In [None]:
# Instal boto3 library to create model and run inference workloads
%pip install -Uqq boto3 awscli sagemaker

In [None]:
import sagemaker
from sagemaker import image_uris
import boto3
import os
import time
import json
from pathlib import Path

In [None]:
import boto3
import json
import os
import joblib
import pickle
import tarfile
import sagemaker
from sagemaker.estimator import Estimator
import time
from time import gmtime, strftime
import subprocess

In [None]:
role = sagemaker.get_execution_role()  # execution role for the endpoint
sess = sagemaker.session.Session()  # sagemaker session for interacting with different AWS APIs
bucket = sess.default_bucket()  # bucket to house artifacts
s3_model_prefix = "djl-mme-sklearn/tree"  

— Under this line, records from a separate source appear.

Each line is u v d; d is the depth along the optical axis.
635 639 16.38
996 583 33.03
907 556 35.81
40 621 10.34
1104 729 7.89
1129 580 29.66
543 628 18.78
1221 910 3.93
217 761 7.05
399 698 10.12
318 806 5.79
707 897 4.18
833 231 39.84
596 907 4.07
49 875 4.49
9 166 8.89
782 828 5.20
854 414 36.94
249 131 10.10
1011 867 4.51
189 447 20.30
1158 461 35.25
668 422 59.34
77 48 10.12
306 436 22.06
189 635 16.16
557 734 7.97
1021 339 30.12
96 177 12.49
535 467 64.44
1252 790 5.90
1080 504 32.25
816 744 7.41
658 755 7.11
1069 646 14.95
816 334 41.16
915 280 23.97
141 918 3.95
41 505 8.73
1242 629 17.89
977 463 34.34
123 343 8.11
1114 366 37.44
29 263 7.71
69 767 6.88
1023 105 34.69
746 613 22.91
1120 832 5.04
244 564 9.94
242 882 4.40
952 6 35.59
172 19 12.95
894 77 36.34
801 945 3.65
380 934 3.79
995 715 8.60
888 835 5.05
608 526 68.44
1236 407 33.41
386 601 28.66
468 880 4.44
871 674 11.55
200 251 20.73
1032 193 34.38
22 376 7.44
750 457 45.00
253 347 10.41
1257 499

region = sess._region_name
account_id = sess.account_id()

s3_client = boto3.client("s3")
sm_client = boto3.client("sagemaker")
smr_client = boto3.client("sagemaker-runtime")

In [None]:
inference_image_uri = image_uris.retrieve(
    framework="djl-deepspeed", region=sess.boto_session.region_name, version="0.21.0"
)
print(f"Image going to be used is ---- > {inference_image_uri}")

In [None]:
#Build tar file with model data + inference code, replace this cell with your model.joblib
bashCommand = "tar -cvpzf model.tar.gz model.joblib requirements.txt model.py serving.properties"
process = subprocess.Popen(bashCommand.split(), stdout=subprocess.PIPE)
output, error = process.communicate()

In [None]:
%%sh

s3_bucket='sagemaker-us-east-1-474422712127'

for i in {0..200}
do
  aws s3 cp model.tar.gz s3://$s3_bucket/djl-mme-sklearn/sklearn-$i.tar.gz 
done

In [None]:
s3_code_artifact = 's3://sagemaker-us-east-1-474422712127/djl-mme-sklearn/'

In [None]:
!aws s3 ls {s3_code_artifact}

In [None]:
from sagemaker.utils import name_from_base

model_name = "sklearn-test" + strftime("%Y-%m-%d-%H-%M-%S", gmtime())
print("Model name: " + model_name)

create_model_response = sm_client.create_model(
    ModelName=model_name,
    ExecutionRoleArn=role,
    PrimaryContainer={"Image": inference_image_uri, "Mode": "MultiModel", "ModelDataUrl": s3_code_artifact},
)
model_arn = create_model_response["ModelArn"]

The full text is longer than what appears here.